FROM THE EDITOR’S DESK :: Sleepover in Savannah

by Harvey Gold on April 15, 2011

Coming home from Florida, our first stop was also Savannah, because we LOVE Savannah. What serves as unbearable heat, humidity and stickiness in other parts of the south is described by us as “sultry” in Savannah. You get the picture. We landed at one of our favorite hotels, The Hilton DeSoto :

” Built in 1890 on the site of Oglethorpe’s Barracks, the original DeSoto was the town’s unremitting purveyor of hospitality.
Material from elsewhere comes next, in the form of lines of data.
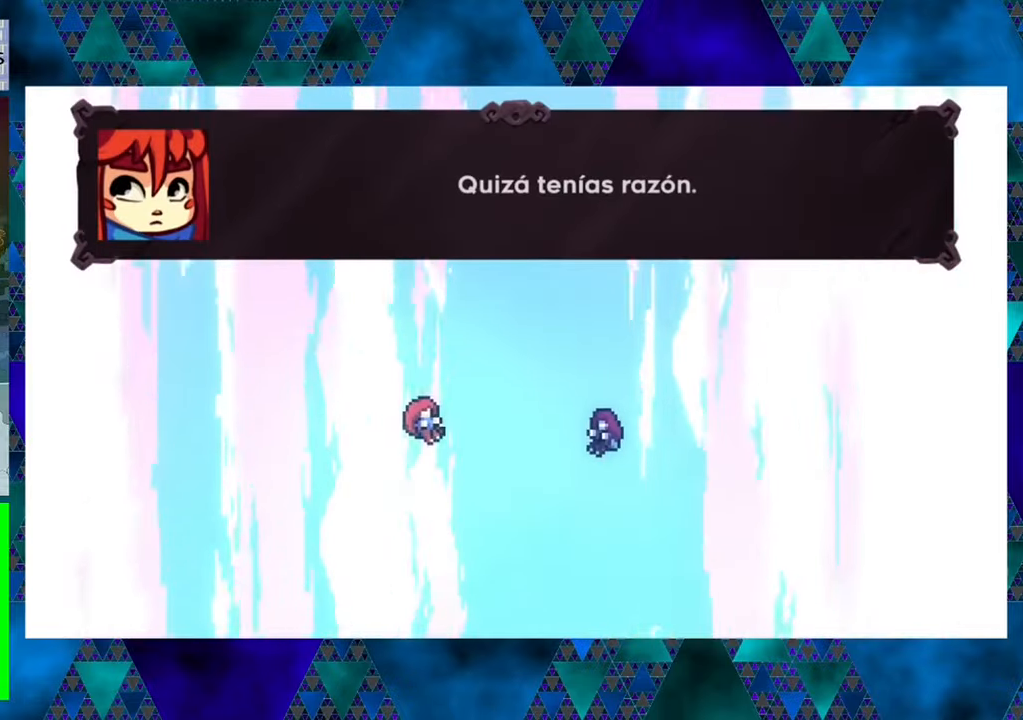
{"buttons": [], "left_stick": "center", "events": []}
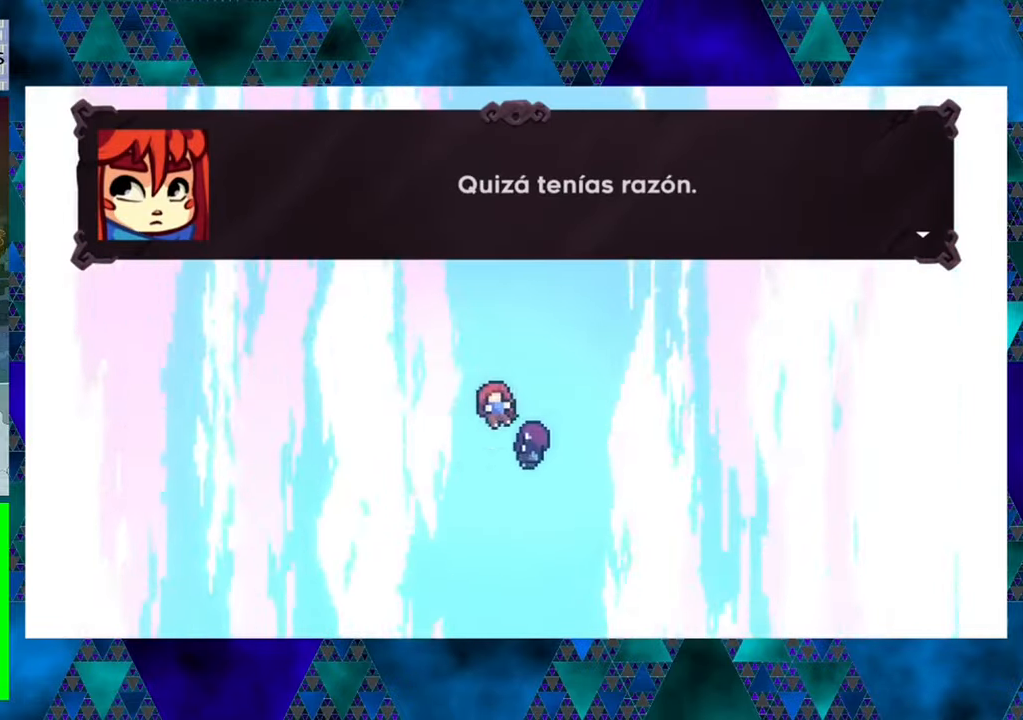
{"buttons": [], "left_stick": "center", "events": [[167, "B", "down"], [300, "B", "up"]]}
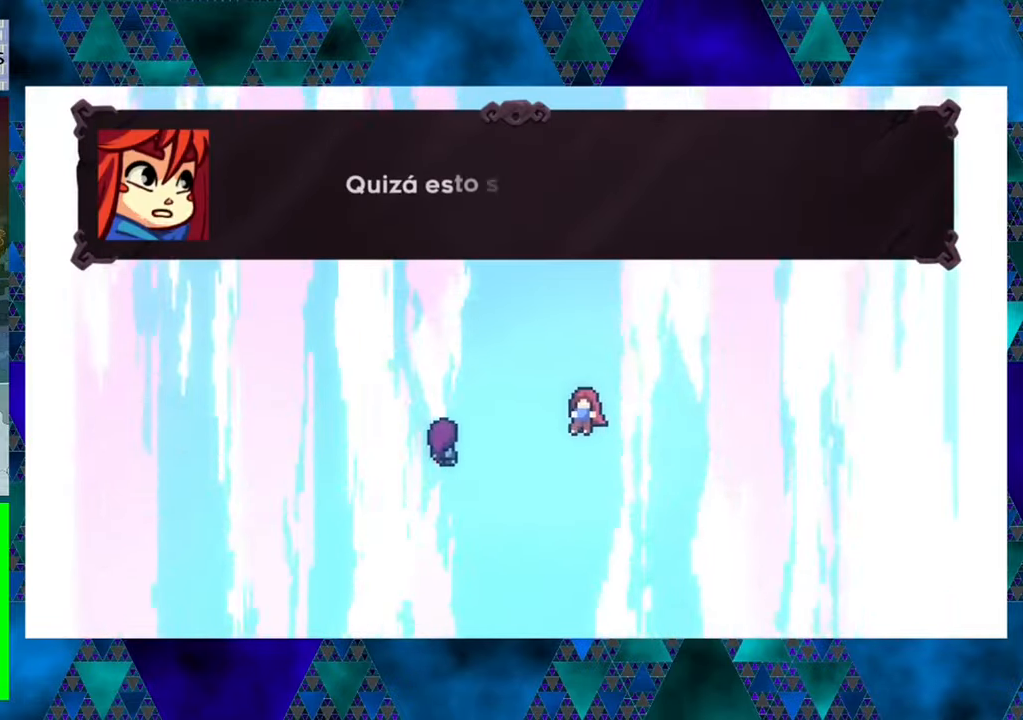
{"buttons": [], "left_stick": "center", "events": []}
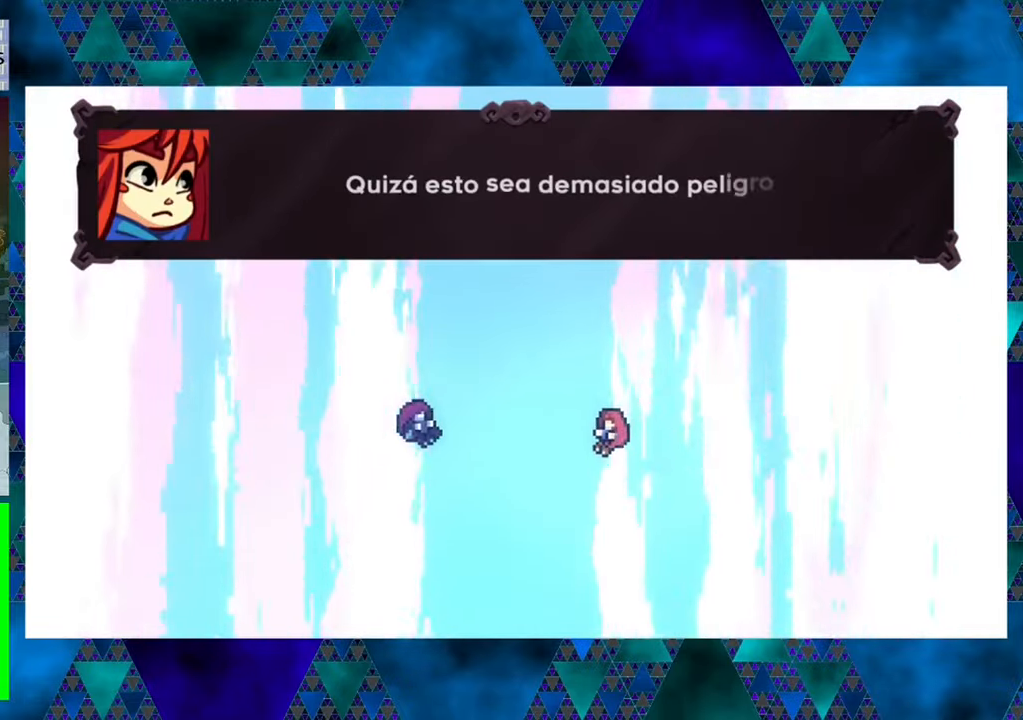
{"buttons": [], "left_stick": "center", "events": []}
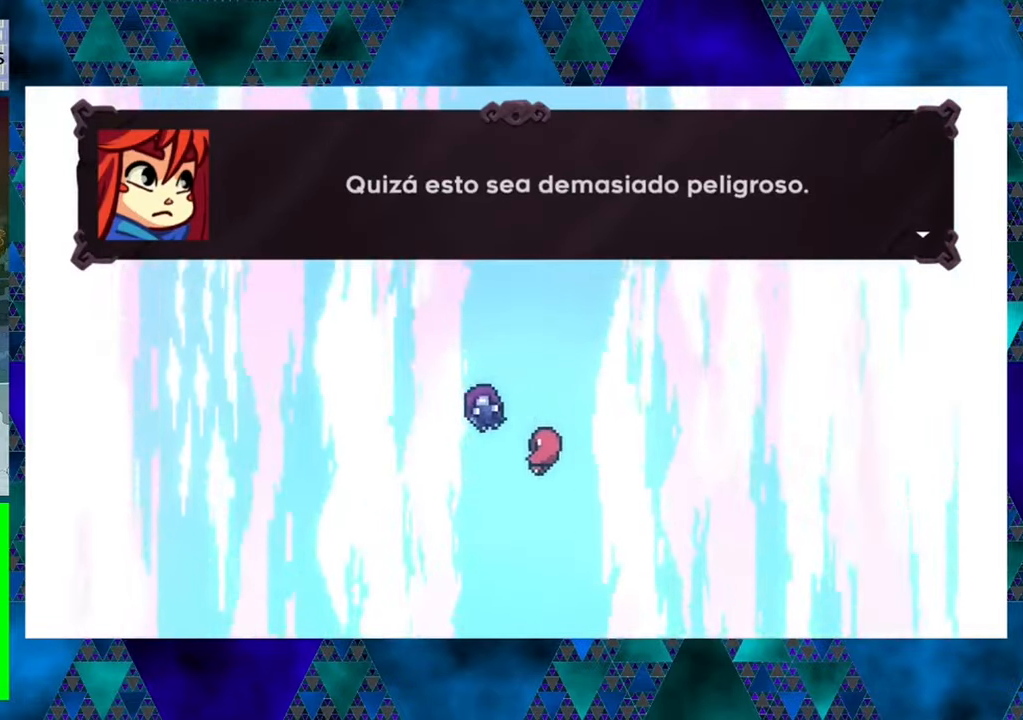
{"buttons": [], "left_stick": "center", "events": []}
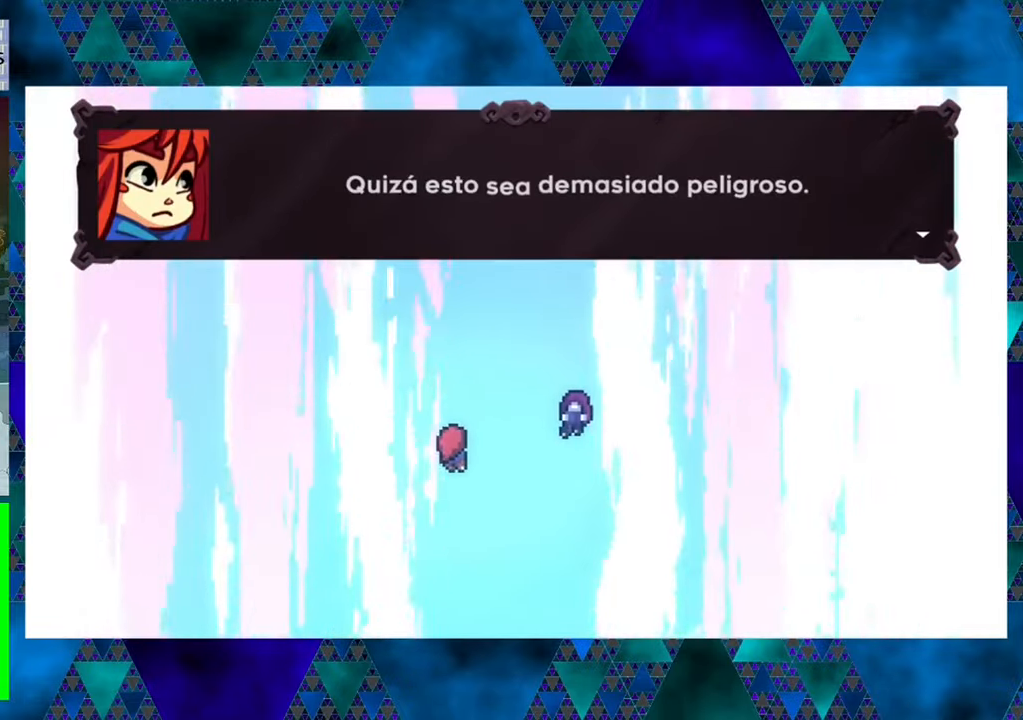
{"buttons": [], "left_stick": "center", "events": [[133, "B", "down"], [233, "B", "up"]]}
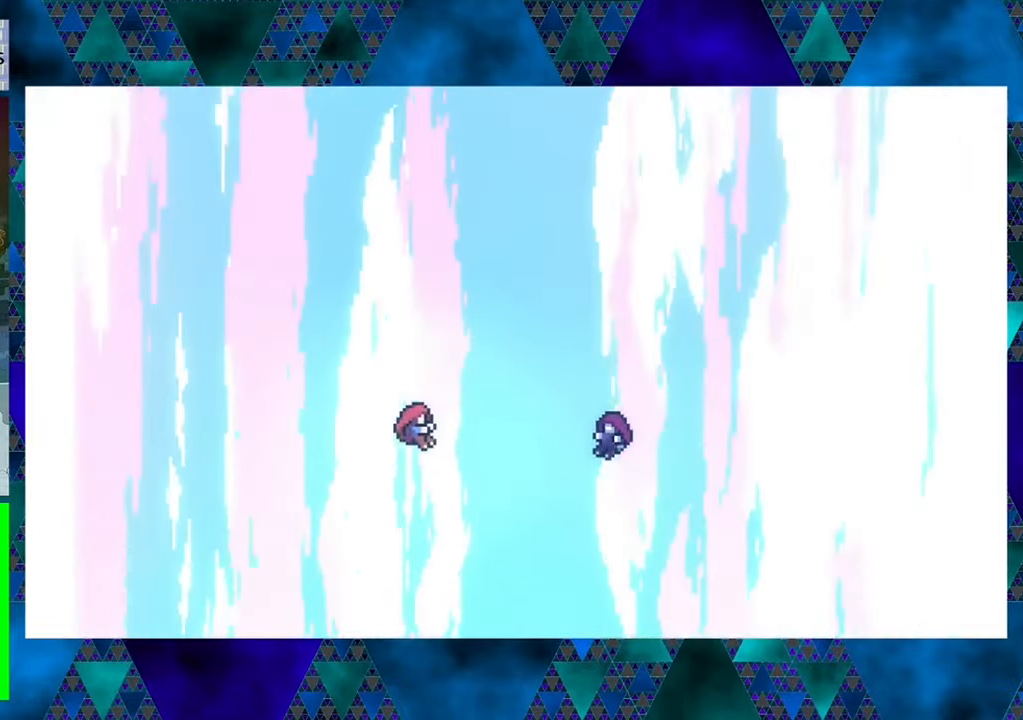
{"buttons": [], "left_stick": "center", "events": []}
Celebrities, dignitaries, and presidents were among guests, setting the bar for Savannah’s tourism. Today the Hilton Savannah DeSoto continues to stand as one of The Historic District’s leading full-service hotels, providing an unmatched setting for leisure and business travelers.

A sitting room dedicated to the history of the DeSoto affords guests a glimpse of the hotel’s past. The original crystal chandeliers, which were once described as “sparkling clusters of jewels,” still shine brilliantly in the hotel’s entryway.”

We checked in (nice rooms, nice views) and headed down to the river, aka Tourist Land, which was fine, as we don’t live there and ARE tourists. Hungry , we settled on The River House Restaurant, as they had a salmon dish Dolli salivated over as we examined menus on the strip:  Salmon Anna Marie Baked Atlantic Salmon Crowned with Whipped Potatoes, Caramelized Onions and Garnished with Pesto. Waiting for our table, we  sat at the bar where I started with a Patron Silver and Dolli an undrinkable Margarita. But before we left for our table, having struck up a conversation with the bartender, (who tried to save Dolli’s drink, then graciously spilled it at no charge). we learned about the signature drink of, if I’m not mistaken, not just this establishment, but the district in general: Chatham Artillary Punch.

A lifesaver pink color, much like the rum punch served as tropical welcome drinks at Caribbean resorts, on sunset cruises and the like, thankfully, it tasted nothing like it.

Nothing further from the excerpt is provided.